* **EXERCISE DETAILS**
Reproduce the passage of the news report below, starting at "Since reporting on" and ending at "to the story.".

* **EXTRACTED TEXT**

##############################

Environment Magazine

JTTF-Affiliated OCPD Officers Attended Meeting with Focus on Pipeline Terror Attacks

Posted on the 17 January 2014 by Earth First! Newswire @efjournal

obamacushingvisit 003by Andrew W. Griffin / Red Dirt Report

Since reporting on the “Devon Four” yesterday and the fact that two of the environmental activists are facing the serious charge of “terrorism hoax” following their role in a December 2013 direct action in the Devon Energy Tower in Oklahoma City, Oklahoma City Police Department Capt. Dexter Nelson had more to add to the story.

Today, Nelson called Red Dirt Report and said a “memo” has come to his attention explaining that the Joint Terrorism Task Force, led by the Federal Bureau of Investigation, featured two OCPD officers as JTTF members. These officers, along with the Cushing Police Department, Oklahoma National Guard, the Oklahoma Office of Homeland Security, the U.S. Department of Homeland Security, and the Cushing Police Department held a meeting in April 2012 to discuss security measures regarding the Keystone XL pipeline.

##############################

* **PROVIDED MATERIAL**

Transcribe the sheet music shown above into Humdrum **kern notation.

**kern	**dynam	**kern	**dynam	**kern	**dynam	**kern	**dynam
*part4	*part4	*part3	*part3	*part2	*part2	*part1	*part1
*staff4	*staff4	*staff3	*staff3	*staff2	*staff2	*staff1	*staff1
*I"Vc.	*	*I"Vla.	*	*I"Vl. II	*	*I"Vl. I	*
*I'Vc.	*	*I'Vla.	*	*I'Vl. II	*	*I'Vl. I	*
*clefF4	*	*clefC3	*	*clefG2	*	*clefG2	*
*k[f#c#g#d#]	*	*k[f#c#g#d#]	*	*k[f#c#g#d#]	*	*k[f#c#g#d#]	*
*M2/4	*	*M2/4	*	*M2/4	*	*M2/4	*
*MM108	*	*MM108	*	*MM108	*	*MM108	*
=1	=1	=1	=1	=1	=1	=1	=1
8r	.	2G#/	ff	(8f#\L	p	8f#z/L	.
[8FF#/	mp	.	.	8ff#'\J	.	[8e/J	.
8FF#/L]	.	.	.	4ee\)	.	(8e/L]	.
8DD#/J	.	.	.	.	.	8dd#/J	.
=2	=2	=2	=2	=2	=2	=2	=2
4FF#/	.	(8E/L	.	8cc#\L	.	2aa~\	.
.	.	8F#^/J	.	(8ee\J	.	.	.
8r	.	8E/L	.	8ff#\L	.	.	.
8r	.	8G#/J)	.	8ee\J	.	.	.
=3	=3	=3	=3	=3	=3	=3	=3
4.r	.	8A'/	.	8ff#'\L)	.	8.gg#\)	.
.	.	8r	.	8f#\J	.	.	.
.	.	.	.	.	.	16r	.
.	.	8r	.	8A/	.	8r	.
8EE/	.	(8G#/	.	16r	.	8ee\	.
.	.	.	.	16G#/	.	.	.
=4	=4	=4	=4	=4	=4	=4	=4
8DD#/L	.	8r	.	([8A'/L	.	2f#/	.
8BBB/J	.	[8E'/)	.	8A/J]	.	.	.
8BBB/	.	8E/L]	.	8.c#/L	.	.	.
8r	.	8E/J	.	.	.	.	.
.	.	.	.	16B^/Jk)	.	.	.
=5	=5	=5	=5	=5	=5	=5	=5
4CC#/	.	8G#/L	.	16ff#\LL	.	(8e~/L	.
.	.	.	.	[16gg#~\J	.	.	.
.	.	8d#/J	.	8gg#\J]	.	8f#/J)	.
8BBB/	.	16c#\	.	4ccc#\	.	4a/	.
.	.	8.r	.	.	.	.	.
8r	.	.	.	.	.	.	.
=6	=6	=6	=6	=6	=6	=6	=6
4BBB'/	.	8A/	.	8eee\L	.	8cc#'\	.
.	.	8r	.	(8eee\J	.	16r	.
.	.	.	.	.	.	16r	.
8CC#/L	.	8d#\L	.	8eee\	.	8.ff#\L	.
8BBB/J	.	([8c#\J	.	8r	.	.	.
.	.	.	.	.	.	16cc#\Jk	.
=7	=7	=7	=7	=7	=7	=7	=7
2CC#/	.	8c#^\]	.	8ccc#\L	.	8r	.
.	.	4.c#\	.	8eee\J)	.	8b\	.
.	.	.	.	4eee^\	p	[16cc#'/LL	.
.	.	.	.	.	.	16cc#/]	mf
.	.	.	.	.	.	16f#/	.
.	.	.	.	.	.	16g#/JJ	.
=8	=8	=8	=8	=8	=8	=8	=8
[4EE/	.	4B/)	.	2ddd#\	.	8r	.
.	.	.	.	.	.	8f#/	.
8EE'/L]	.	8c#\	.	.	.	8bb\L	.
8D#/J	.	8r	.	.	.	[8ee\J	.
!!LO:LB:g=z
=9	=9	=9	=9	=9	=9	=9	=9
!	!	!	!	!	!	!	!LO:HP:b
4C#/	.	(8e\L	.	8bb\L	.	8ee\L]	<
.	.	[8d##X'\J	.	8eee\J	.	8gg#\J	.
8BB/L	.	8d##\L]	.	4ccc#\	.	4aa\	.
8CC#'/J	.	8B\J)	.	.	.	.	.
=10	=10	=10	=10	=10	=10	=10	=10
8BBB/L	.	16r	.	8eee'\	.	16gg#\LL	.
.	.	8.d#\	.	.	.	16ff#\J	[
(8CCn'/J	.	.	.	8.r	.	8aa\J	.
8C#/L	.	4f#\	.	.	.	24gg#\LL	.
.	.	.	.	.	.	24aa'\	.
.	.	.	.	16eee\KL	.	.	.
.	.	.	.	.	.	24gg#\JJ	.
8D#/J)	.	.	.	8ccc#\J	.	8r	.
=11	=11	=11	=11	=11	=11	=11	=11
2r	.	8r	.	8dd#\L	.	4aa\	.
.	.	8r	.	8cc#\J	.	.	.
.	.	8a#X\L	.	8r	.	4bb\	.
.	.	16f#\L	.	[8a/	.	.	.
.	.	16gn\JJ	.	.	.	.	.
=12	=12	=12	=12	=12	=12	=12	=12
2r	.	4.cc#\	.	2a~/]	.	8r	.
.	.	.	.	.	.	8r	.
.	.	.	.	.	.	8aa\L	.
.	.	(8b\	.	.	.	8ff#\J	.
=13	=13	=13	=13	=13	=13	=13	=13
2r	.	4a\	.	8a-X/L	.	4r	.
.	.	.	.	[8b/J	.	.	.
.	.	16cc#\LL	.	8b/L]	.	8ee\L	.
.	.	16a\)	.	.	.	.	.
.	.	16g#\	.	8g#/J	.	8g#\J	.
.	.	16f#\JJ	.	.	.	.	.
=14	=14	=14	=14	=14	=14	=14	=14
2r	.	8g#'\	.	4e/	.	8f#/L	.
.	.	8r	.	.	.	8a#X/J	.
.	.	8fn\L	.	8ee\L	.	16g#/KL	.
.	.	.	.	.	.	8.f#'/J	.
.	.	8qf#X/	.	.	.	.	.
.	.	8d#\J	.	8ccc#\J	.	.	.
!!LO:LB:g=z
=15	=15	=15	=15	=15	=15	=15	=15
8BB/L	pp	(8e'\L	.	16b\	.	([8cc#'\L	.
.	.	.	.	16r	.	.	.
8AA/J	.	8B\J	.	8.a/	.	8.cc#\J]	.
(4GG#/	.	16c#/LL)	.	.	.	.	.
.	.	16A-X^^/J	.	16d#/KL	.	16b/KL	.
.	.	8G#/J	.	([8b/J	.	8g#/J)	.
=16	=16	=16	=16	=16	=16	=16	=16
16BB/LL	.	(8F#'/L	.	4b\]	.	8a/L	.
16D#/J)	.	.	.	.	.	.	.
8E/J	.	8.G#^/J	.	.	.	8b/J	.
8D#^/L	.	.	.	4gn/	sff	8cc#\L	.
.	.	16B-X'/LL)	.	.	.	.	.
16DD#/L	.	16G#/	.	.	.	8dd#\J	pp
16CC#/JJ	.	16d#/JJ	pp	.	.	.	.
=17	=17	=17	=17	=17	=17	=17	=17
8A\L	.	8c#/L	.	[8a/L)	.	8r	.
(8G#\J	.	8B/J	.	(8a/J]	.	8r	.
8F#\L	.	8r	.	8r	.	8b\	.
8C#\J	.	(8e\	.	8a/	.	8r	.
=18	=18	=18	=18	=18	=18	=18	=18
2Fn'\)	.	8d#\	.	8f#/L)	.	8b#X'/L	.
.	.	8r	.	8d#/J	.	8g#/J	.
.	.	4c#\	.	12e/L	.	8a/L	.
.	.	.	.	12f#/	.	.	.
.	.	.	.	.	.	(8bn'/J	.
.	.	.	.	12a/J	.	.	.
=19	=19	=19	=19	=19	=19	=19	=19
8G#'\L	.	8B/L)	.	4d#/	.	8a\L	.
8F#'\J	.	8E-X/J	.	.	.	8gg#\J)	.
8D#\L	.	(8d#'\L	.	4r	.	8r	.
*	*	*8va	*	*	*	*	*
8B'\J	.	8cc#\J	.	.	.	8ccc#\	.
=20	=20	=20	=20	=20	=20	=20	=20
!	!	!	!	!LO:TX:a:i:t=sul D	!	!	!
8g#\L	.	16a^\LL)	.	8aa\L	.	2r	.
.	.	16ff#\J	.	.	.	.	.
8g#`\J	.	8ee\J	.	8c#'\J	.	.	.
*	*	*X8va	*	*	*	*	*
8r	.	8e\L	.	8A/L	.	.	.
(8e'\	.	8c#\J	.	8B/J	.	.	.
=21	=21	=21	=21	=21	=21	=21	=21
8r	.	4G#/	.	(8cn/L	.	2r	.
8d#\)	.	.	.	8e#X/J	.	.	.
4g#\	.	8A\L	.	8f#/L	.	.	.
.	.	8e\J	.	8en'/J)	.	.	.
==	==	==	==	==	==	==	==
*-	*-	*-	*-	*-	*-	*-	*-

##############################

* **OUTPUT FOR THIS EXERCISE**
Since reporting on the “Devon Four” yesterday and the fact that two of the environmental activists are facing the serious charge of “terrorism hoax” following their role in a December 2013 direct action in the Devon Energy Tower in Oklahoma City, Oklahoma City Police Department Capt. Dexter Nelson had more to add to the story.